Service Management and Orchestration (SMO)
SMO is a Service Management and Orchestration system. In a Network, there can be many different management domains such as RAN management, Core management, Transport management, end-to-end slicing management etc. SMO is responsible for RAN domain management.
SMO performs its services through four key O-RAN defined interfaces as can be seen in the high-level architecture diagram, Figure 4:
- The Open Fronthaul M-plane or Management plane interface between SMO and O-RU.
- A1 Interface between the Non-RT RIC in the SMO and the Near-RT RIC for RAN Optimization.
- O1 Interface between the SMO and the O-RAN Network Functions for FCAPS support. FCAPS is based on the ISO model which defines five conceptual areas for managing networks: fault, configuration, accounting, performance, and security.
- O2 Interface between the SMO and the O-Cloud to provide platform resources and workload management.
The Non-RT RIC is defined as a logical function within SMO that drives the content carried across the A1 interface. The main reason it is portrayed as a function that resides within the SMO is that it is intended to communicate that the Non-RT RIC is comprised of a subset of functionality of the SMO itself.
The Non-RT RIC enables non-real-time control and optimization of RAN elements and resources, it includes AI/ML workflow including model training and updates, and policy-based guidance of applications/features in the Near-RT RIC.
The reason for highlighting a direct association with the A1 interface is that it is intended to convey that the functionality of the Non-RT RIC is directly responsible for driving what is sent and received across the A1 interface.

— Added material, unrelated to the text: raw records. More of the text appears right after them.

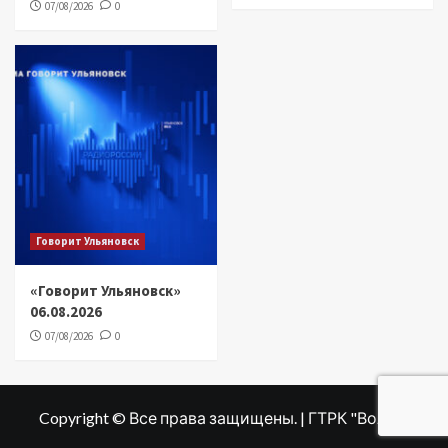
07/08/2026
0
Говорит Ульяновск
«Говорит Ульяновск»
06.08.2026
07/08/2026
0
Copyright © Все права защищены. | ГТРК "Волга"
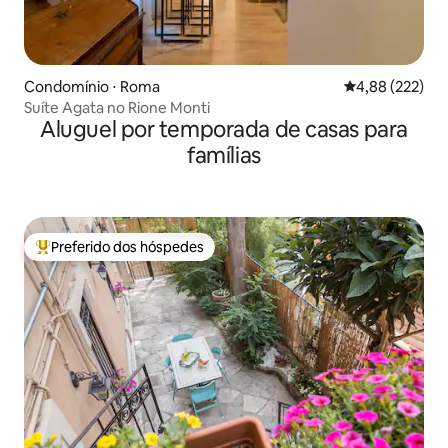
Condomínio ⋅ Roma
4,88 de uma av
4,88 (222)
Suíte Agata no Rione Monti
Aluguel por temporada de casas para
famílias
Preferido dos hóspedes
Entre os melhores preferidos dos hóspedes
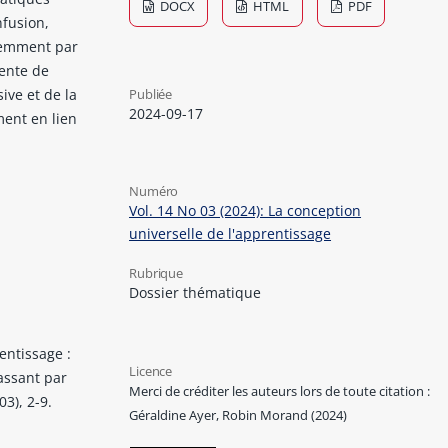
DOCX
HTML
PDF
nfusion,
éremment par
tente de
Publiée
sive et de la
2024-09-17
ment en lien
Numéro
Vol. 14 No 03 (2024): La conception
universelle de l'apprentissage
Rubrique
Dossier thématique
entissage :
Licence
assant par
Merci de créditer les auteurs lors de toute citation :
3), 2-9.
Géraldine Ayer, Robin Morand (2024)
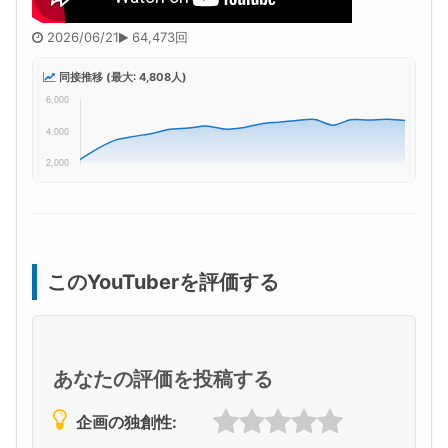
2026/06/21
64,473回
同接推移 (最大: 4,808人)
このYouTuberを評価する
あなたの評価を投稿する
企画の独創性:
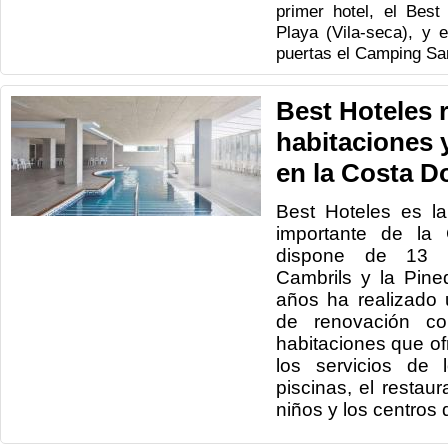
primer hotel, el Best
Playa (Vila-seca), y e
puertas el Camping San
Best Hoteles 
habitaciones 
en la Costa D
Best Hoteles es l
importante de la
dispone de 13 h
Cambrils y la Pine
años ha realizado 
de renovación co
habitaciones que of
los servicios de 
piscinas, el restau
niños y los centros 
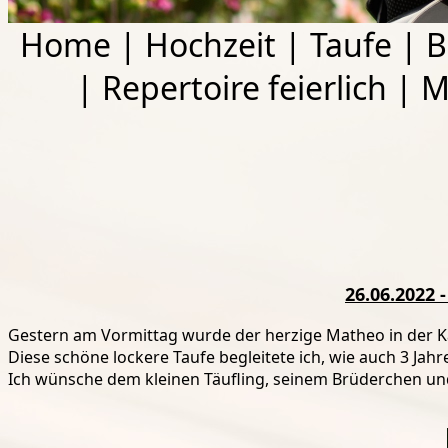
Home
|
Hochzeit
|
Taufe
|
B
|
Repertoire feierlich
|
M
26.06.2022 
Gestern am Vormittag wurde der herzige Matheo in der Ka
Diese schöne lockere Taufe begleitete ich, wie auch 3 Jah
Ich wünsche dem kleinen Täufling, seinem Brüderchen und 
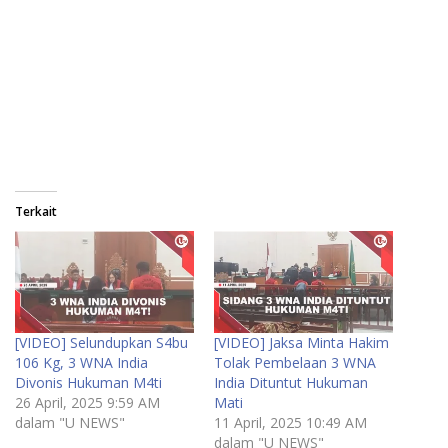
Terkait
[VIDEO] Selundupkan S4bu
[VIDEO] Jaksa Minta Hakim
106 Kg, 3 WNA India
Tolak Pembelaan 3 WNA
Divonis Hukuman M4ti
India Dituntut Hukuman
26 April, 2025 9:59 AM
Mati
dalam "U NEWS"
11 April, 2025 10:49 AM
dalam "U NEWS"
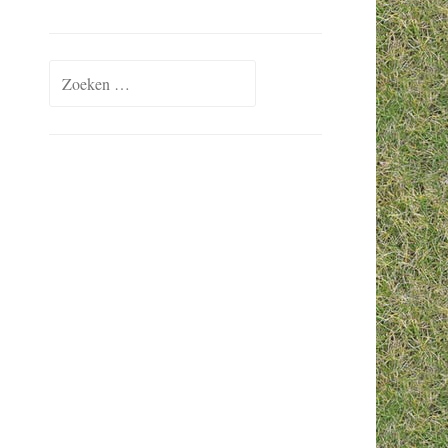
Zoeken naar:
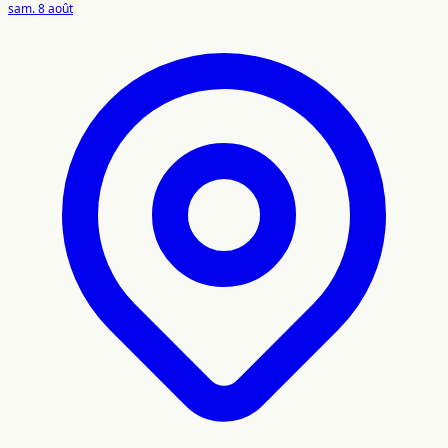
sam. 8 août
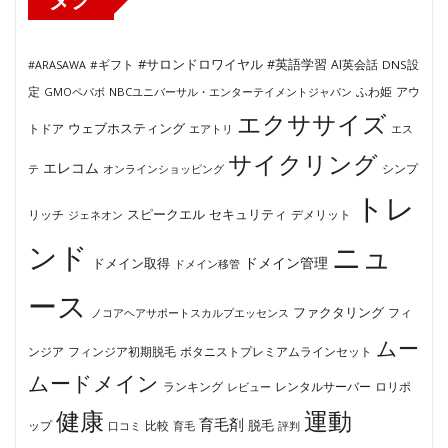
#サロンドロワイヤル
#英語学習
AI英会話
#ARASAWA
#ギフト
DNS設
ふわ姫
定
GMOペパボ
NBCユニバーサル・エンターテイメントジャパン
アウ
エクササイズ
ウェブホスティング
トドア
エアトリ
エス
サイクリング
エレコム
テ
オンラインショッピング
シンプ
トレ
セキュリティ
スピークエル
デメリット
リッチ
ジェネオン
ンド
ニュ
ドメイン管理
ドメイン取得
ドメイン移管
ース
ファクタリング
ノコアヘアサポートスカルプエッセンス
フィ
ムー
フィンジア初期脱毛
ボタニストプレミアムラインセット
ンジア
ムードメイン
ロリポ
ランキング
レビュー
レンタルサーバー
健康
運動
育毛剤
脱毛
ップ
比較
口コミ
評判
育毛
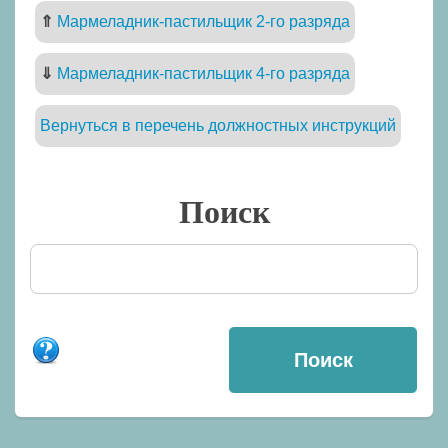
⇑
Мармеладник-пастильщик 2-го разряда
⇓
Мармеладник-пастильщик 4-го разряда
Вернуться в перечень должностных инструкций
Поиск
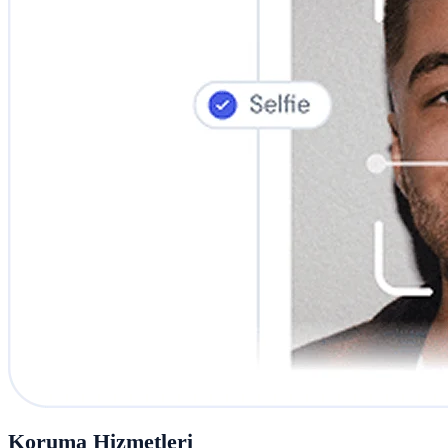
Koruma Hizmetleri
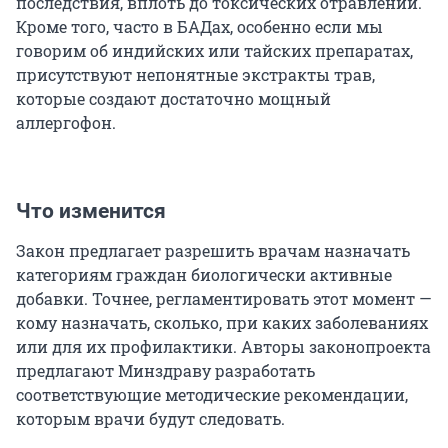
последствия, вплоть до токсических отравлений.
Кроме того, часто в БАДах, особенно если мы
говорим об индийских или тайских препаратах,
присутствуют непонятные экстракты трав,
которые создают достаточно мощный
аллергофон.
Что изменится
Закон предлагает разрешить врачам назначать
категориям граждан биологически активные
добавки. Точнее, регламентировать этот момент —
кому назначать, сколько, при каких заболеваниях
или для их профилактики. Авторы законопроекта
предлагают Минздраву разработать
соответствующие методические рекомендации,
которым врачи будут следовать.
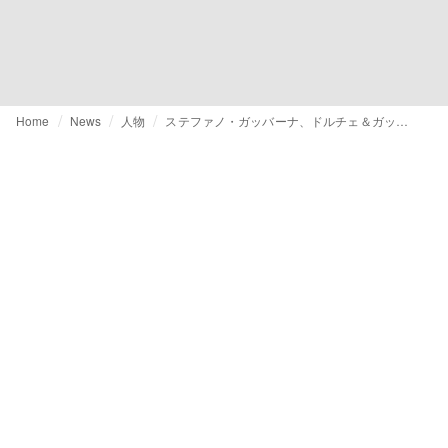
Home
News
人物
ステファノ・ガッバーナ、ドルチェ＆ガッバーナの会長職を辞任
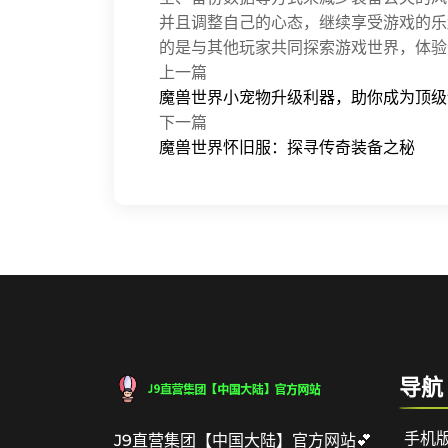
并且调整自己的心态，继续享受游戏的乐
的是与其他玩家共同探索游戏世界，体验
上一篇
魔兽世界小宠物升级利器，助你成为顶级
下一篇
魔兽世界怀旧服：探寻传奇装备之秘
导航
手机
J9直营集团【中国大陆】官方网站💕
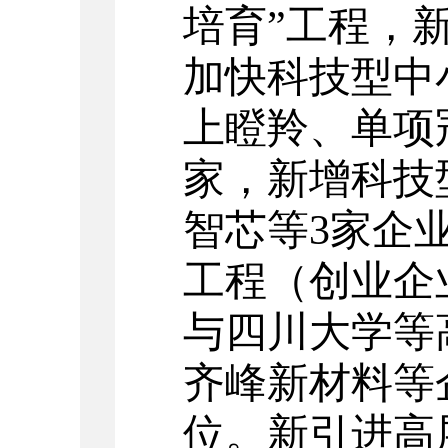
培育”工程，
加快
科技型
中
上瞪羚、单项冠
家
，新增科技
智芯等3家企
工程（创业企
与四川大学
等
齐峰新材料等企
位。
新引进高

In comparison, the O1 and O2 interfaces are shown as being directly associated with the SMO Framework itself, which is not specific to the Non-RT RIC. This representation again is intended to communicate that the SMO Framework functionality is directly responsible for driving what is carried across these interfaces.
In addition to the external A1 interface, there is also an internal R1 interface. The Non-RT RIC allows applications to run on it. These applications are called rApps, where ‘r’ stands for RAN. The Non-RT RIC exposes SMO Framework functions to “rApps” via a set of “rApp Services Exposure” functions over the R1 interface. As the R1 interface is the only interface between an rApp and the functionality of the Non-RT RIC and SMO, it should be defined to meet all functional needs of rApps, with appropriate interface extensibility capabilities as needed.
With respect to the Non-RT RIC, the companion video at the end details all of the different functional blocks within the Non-RT RIC.
Finally, it should be kept in mind that one Non-RT RIC can connect to multiple Near-RT RICs. It is also possible to have one physical Near-RT RIC consisting of one or more logical Near-RT RICs. Both of these implementation options are shown in Figure 6 above.